Text block Block Start

Here’s what the Obama administration – that “Endlessly Disappointing” EPA that “caves pretty fast” – has issued for environmental regulations just in the past few months:
The first regulations on mercury emissions from gold mines. You’ve never heard of this, but boy do you have your narrative all ready to go!~
The CSAPR rules, strict new emissions on mercury, arsenic, and other toxic emissions from coal-fired power plants, replacing the old CAIR rules – neither of which any of the shit-sandwich eaters here have ever heard of or bothered to find out about before bitching an moaning about how terrible the administration’s record is, and how quickly they cave.
Tighter regulations on stationary diesel engines’ emissions.
Tighter air toxic standards for oil and natural gas production.
Repealed the New Source Review grandfather provisions – and incredibly important regulatory development – maybe one of you is familiar with the name “Filthy Five?” Anyone? Bueller? – yet another term you tools have absolutely idea what it means, and have never bothered to find out about.

Text block Block End

**Set of tasks:**
a - Decide whether each statement below agrees with the text on EPA regulations. Answer yes or no for each, and quote the words of the text that decide it. (i) The CSAPR rules replaced the old CAIR rules. (ii) The regulations on mercury emissions from gold mines were not the first of their kind. (iii) The regulations on stationary diesel engines' emissions were loosened.
b - According to the text on EPA regulations, which provisions were repealed?

Recorded data Block Start

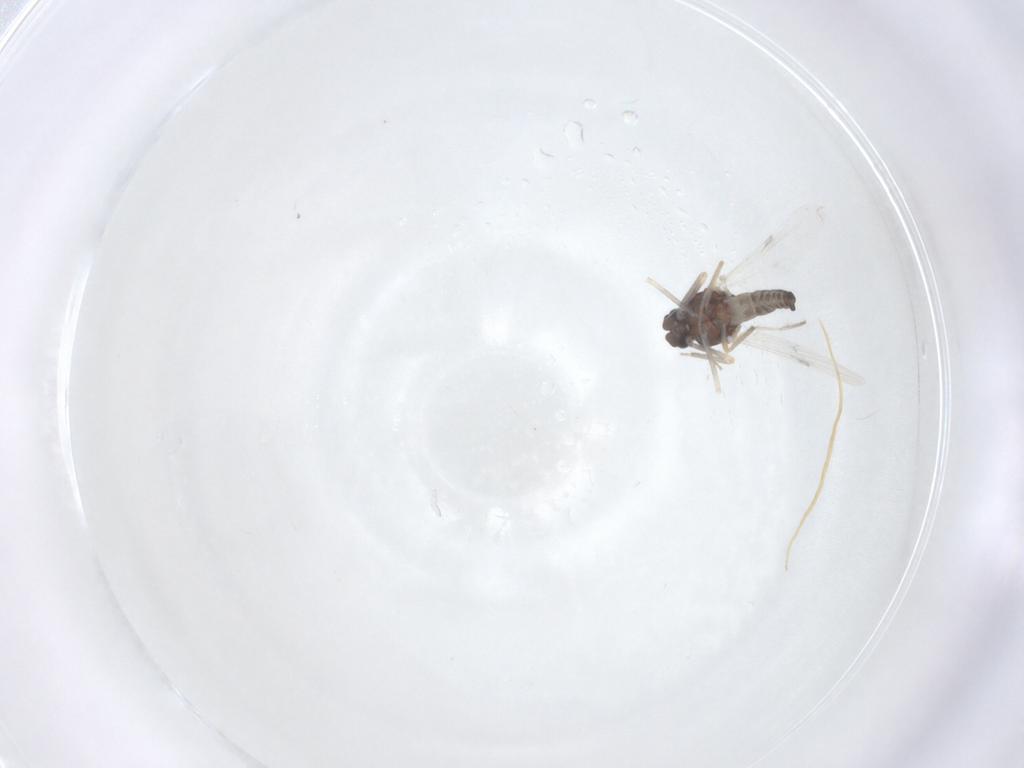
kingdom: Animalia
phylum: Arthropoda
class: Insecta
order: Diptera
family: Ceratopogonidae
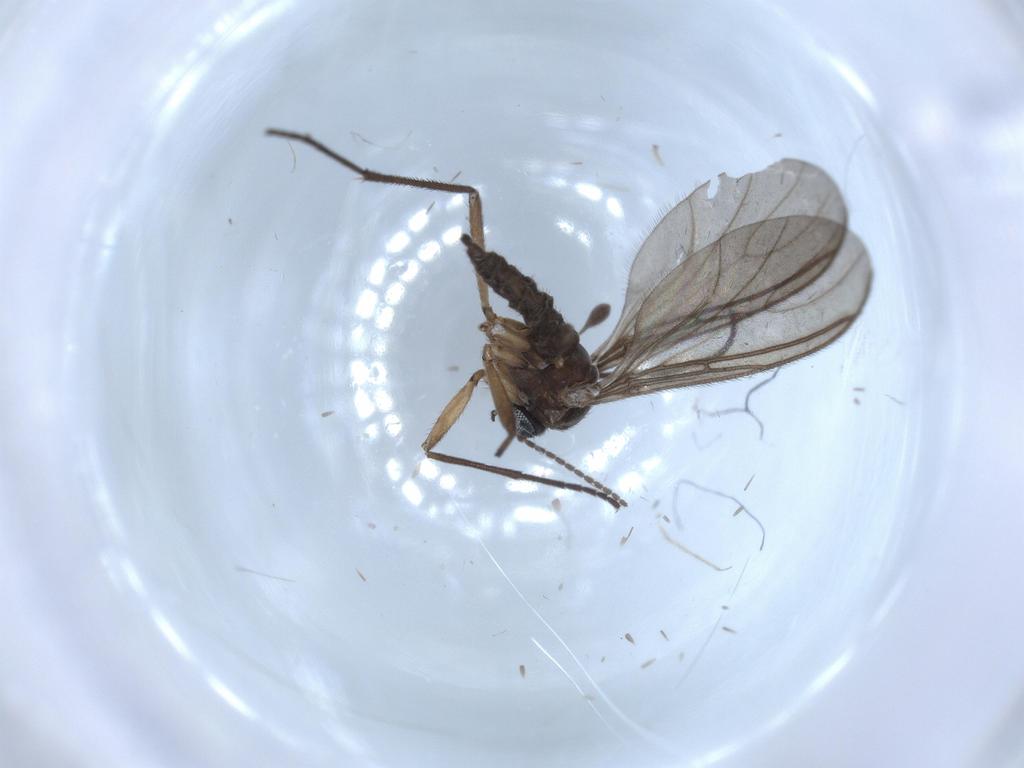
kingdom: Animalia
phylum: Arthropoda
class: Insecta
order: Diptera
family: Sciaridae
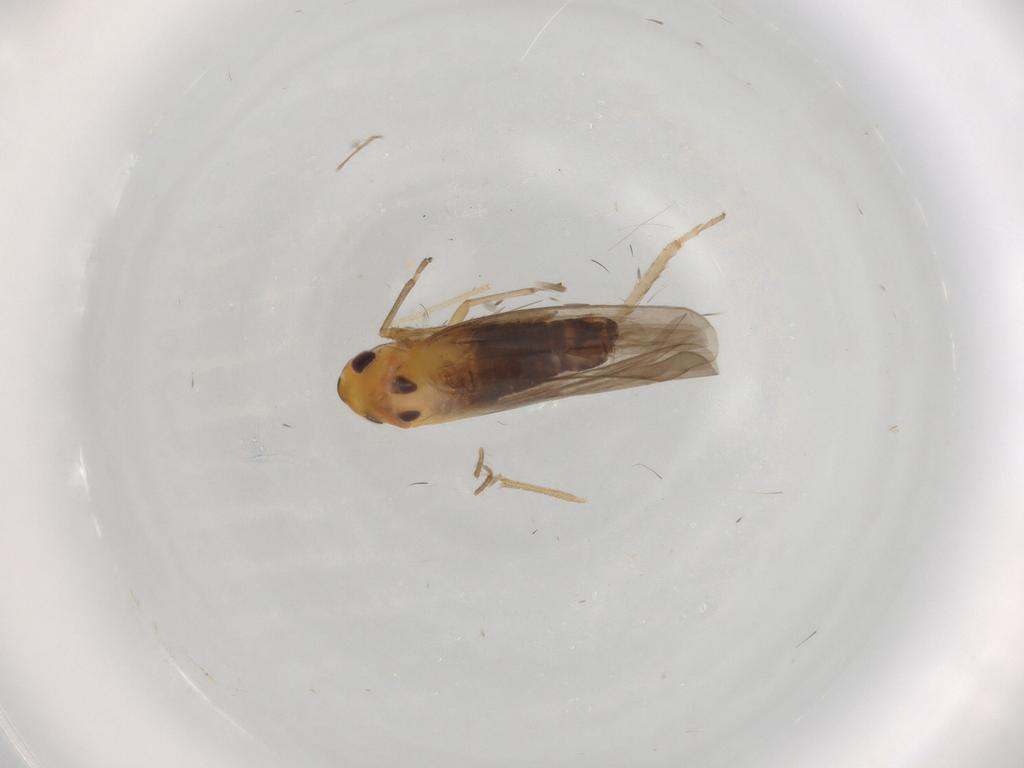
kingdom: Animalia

Recorded data Block End

**Task answers:**
a -
(i) Yes: "replacing the old CAIR rules"
(ii) No: "The first regulations on mercury emissions from gold mines."
(iii) No: "Tighter regulations on stationary diesel engines’ emissions."

b - The New Source Review grandfather provisions.